Le département, lieu privilégié de l'action sociale, imposé d'ailleurs le plus souvent par l'Etat lui-même, est en première ligne du rapport avec le citoyen. Songeons, par exemple au RSA dont le nombre de bénéficiaires n'a cessé de grimper, à l'APA, l'aide à la personne en perte d'autonomie ...Autant de compétences décentralisées dont le coût est très important, alors que la fiscalité propre du département est très dépendante des droits de mutation...

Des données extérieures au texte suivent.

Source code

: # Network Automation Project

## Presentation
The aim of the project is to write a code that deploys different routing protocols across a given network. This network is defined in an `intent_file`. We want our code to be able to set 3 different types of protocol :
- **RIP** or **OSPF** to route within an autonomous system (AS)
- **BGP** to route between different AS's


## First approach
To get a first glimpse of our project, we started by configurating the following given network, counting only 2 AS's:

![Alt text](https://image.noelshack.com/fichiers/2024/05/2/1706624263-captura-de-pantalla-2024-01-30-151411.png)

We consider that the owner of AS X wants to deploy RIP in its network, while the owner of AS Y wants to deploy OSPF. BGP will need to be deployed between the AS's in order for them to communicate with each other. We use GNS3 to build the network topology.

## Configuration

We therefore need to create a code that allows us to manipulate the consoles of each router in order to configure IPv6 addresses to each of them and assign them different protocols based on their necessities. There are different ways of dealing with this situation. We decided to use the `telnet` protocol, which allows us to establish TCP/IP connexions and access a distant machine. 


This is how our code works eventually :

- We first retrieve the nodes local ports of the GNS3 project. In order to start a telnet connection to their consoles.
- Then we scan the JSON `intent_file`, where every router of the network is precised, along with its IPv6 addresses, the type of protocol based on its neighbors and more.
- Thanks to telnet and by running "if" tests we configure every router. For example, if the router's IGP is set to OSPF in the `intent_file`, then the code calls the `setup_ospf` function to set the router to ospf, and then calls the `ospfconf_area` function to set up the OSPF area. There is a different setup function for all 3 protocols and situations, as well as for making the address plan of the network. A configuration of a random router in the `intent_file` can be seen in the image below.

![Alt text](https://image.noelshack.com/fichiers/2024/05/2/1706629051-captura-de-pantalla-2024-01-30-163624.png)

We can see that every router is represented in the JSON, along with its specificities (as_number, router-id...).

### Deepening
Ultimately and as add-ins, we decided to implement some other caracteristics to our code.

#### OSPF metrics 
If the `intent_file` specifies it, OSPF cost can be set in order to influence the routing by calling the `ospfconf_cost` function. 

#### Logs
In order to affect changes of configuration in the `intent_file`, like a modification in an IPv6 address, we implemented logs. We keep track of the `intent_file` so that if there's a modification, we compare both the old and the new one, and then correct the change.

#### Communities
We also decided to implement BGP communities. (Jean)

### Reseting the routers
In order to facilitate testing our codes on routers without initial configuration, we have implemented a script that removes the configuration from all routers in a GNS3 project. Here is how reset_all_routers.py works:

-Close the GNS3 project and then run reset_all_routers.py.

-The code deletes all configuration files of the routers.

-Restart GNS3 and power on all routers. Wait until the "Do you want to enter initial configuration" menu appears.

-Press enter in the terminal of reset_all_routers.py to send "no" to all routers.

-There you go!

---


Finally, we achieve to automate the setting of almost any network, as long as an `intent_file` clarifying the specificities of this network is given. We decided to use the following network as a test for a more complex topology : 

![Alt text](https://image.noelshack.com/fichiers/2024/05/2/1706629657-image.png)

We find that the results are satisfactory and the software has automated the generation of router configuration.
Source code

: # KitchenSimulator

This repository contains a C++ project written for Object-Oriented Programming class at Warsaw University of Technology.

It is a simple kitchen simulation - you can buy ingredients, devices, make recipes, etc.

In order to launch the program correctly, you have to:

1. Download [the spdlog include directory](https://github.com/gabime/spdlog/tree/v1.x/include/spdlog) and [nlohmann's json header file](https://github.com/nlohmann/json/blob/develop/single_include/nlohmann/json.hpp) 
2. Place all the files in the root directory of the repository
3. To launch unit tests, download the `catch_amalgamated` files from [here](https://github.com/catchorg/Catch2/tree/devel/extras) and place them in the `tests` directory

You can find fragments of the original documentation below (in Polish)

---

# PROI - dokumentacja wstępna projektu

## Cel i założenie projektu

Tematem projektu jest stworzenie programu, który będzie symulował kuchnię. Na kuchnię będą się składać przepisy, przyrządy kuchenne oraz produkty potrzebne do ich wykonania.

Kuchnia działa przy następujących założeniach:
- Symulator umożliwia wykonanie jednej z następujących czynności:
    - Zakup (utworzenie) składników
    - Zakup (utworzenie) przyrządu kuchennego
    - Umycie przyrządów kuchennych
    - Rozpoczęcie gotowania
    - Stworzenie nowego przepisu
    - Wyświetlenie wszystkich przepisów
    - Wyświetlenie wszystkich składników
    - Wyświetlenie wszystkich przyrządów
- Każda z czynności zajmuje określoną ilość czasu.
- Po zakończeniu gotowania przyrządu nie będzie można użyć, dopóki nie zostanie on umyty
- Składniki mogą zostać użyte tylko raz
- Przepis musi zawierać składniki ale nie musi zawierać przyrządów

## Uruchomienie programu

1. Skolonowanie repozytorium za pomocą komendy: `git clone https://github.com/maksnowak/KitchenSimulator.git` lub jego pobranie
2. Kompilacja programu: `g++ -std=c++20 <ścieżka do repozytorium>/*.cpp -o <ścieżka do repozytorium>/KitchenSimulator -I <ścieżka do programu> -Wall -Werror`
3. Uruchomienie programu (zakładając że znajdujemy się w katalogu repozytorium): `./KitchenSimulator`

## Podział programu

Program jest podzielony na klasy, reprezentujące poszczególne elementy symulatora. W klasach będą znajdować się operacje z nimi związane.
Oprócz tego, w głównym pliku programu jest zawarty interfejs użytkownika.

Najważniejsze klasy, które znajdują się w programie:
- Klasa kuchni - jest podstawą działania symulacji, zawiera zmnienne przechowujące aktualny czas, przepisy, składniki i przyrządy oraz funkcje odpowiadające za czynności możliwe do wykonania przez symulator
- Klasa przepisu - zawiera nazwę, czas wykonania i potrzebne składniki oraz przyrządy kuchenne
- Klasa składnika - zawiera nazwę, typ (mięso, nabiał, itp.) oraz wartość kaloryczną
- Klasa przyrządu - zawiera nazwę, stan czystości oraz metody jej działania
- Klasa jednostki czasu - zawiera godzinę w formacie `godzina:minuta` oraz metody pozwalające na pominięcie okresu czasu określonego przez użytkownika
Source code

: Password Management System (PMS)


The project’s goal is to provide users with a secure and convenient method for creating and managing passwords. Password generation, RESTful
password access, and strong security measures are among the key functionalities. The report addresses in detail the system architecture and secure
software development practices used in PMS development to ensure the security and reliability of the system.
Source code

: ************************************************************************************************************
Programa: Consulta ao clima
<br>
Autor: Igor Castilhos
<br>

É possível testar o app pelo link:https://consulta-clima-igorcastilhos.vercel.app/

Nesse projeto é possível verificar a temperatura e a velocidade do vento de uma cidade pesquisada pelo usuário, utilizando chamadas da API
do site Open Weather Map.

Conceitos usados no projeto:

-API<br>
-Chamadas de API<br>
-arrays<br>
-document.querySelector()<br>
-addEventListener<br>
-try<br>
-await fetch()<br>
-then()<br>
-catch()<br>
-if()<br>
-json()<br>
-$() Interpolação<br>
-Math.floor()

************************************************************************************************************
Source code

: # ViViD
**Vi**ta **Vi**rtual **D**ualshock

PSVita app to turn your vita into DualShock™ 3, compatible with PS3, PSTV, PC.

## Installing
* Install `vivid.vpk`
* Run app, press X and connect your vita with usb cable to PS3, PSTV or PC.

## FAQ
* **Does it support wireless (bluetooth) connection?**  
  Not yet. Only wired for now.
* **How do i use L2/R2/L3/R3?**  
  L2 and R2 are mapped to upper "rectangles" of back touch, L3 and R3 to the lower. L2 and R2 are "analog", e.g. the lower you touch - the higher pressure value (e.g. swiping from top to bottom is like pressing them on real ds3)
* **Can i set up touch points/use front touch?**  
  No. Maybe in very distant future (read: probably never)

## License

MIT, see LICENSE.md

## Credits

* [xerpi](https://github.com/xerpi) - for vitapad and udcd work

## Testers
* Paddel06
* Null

La Région, encore bien plus contrainte que les départements sur le plan financier, a progressivement occupé le terrain du développement économique. Elle va, ici, se voir confirmée par l'Etat en tant que chef de file sur les territoires avec le levier de la Banque publique d'investissement bientôt créée. Mais comment faire vivre ces évolutions sans ressources nouvelles? Question plutôt iconoclaste quand l'Etat, comme le rappelle Alain Anziani rembourse, chaque heure, six millions d'intérêts pour le service de la dette. Les dotations de l'Etat ne suffisent plus à faire face aux engagements de beaucoup de départements dont une trentaine connaissent de sérieuses difficultés financières.

Trente ans après les lois Defferre la gauche au pouvoir ne peut pas s'exonérer, si elle veut vraiment réussir le fameux acte 3 de la décentralisation, de mettre à plat un système institutionnel, souvent redondant. Il lui faudra sans doute autoriser une fiscalité nouvelle pour les collectivités mais en même temps renoncer à vouloir tout faire et tout contrôler. Parallèlement, et surtout si la clause de compétence générale est rétablie pour toutes les collectivités, cela leur créera l'obligation de choisir et de ne pas disperser leurs moyens. Elles devront, et le moment qui se présente est crucial, se poser une autre question essentielle, celle de la mutualisation des moyens, au lieu de défendre bec et ongles leur pré carré. A gauche, les défenseurs du Département et ceux de la Région se regardent encore trop souvent en chien de faïence ; il leur faut travailler de façon complémentaire, s'imposer ainsi des économies de fonctionnement et prouver à l'Etat qu'elles peuvent prétendre à l'efficacité sans son habituelle tutelle. En seront-ils capables ? C'est en tout cas l'un des enjeux du changement qui s'annonce.